Middle East

Yemen: Saleh resignation deal to be signed

Women flash the victory sign during a demonstration against President Ali Abdullah Saleh in Yemen's southern city of Taiz, 17 May, 2011
Image caption The last deal was thwarted when Mr Saleh said he would not sign as president

Yemen's government and opposition say a Gulf-brokered deal to end the country's crisis will be sealed on Wednesday.

Last month veteran leader President Ali Abdullah Saleh backed out of signing such a deal at the last minute.

The new deal has been agreed with amendments after intervention by US and European diplomats, officials say.

The General People's Congress party and the opposition coalition, the Common Front, have both agreed to take part in a national unity government.

Crisis warning

Opposition officials said the deal would see Mr Saleh, who has ruled for 33 years, out of power within a month.

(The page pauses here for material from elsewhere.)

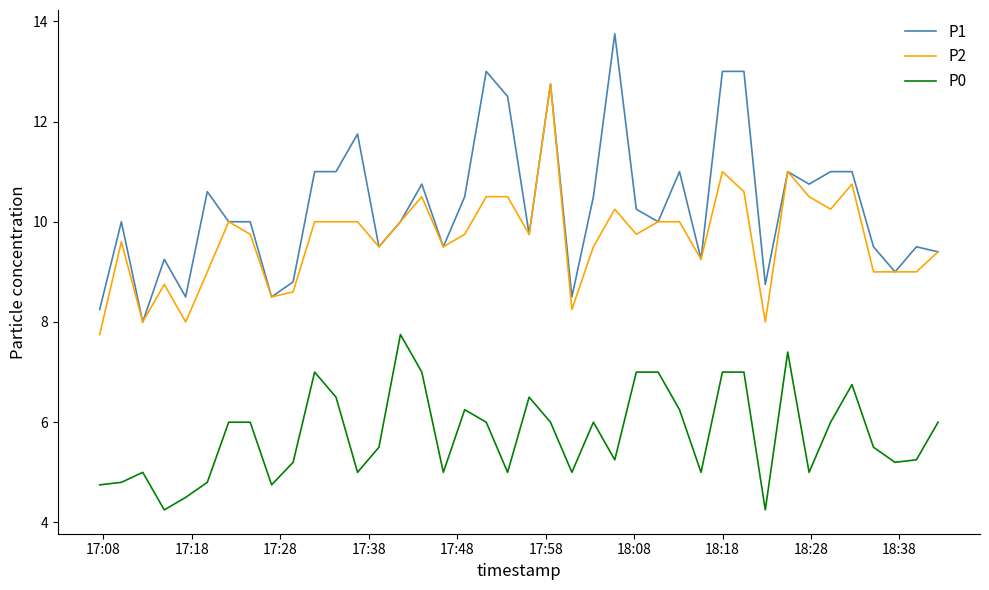

Which series has the largest range (max minus min)?

P1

"After American, European and Gulf efforts, there was agreement by the president on the Gulf initiative after simple changes, and the signing will be today," opposition official Yahya Abu Usbua told Reuters news agency.

President Saleh's aide, Ahmed al-Sufi, told AFP news agency on Wednesday: "Yes, it will be today."

Last month's signing was thwarted when Mr Saleh reportedly said he would only sign the deal in his capacity as head of the ruling party; the opposition had insisted he must sign as president.

Under its terms, the president would have handed power to his vice-president in return for immunity from prosecution.

But allies of Mr Saleh said he wanted to ensure that he would remain president to oversee a 30-day transition period after signing the deal.

Youth leaders of the months-long nationwide demonstrations against the president accuse the opposition of breaking a promise to put Mr Saleh on trial.

Some have also warned that allowing the president to stay on for another month could exacerbate the crisis in the Arab world's poorest state.

More than 130 people have been killed by security forces and supporters of Mr Saleh since the anti-government unrest began in January.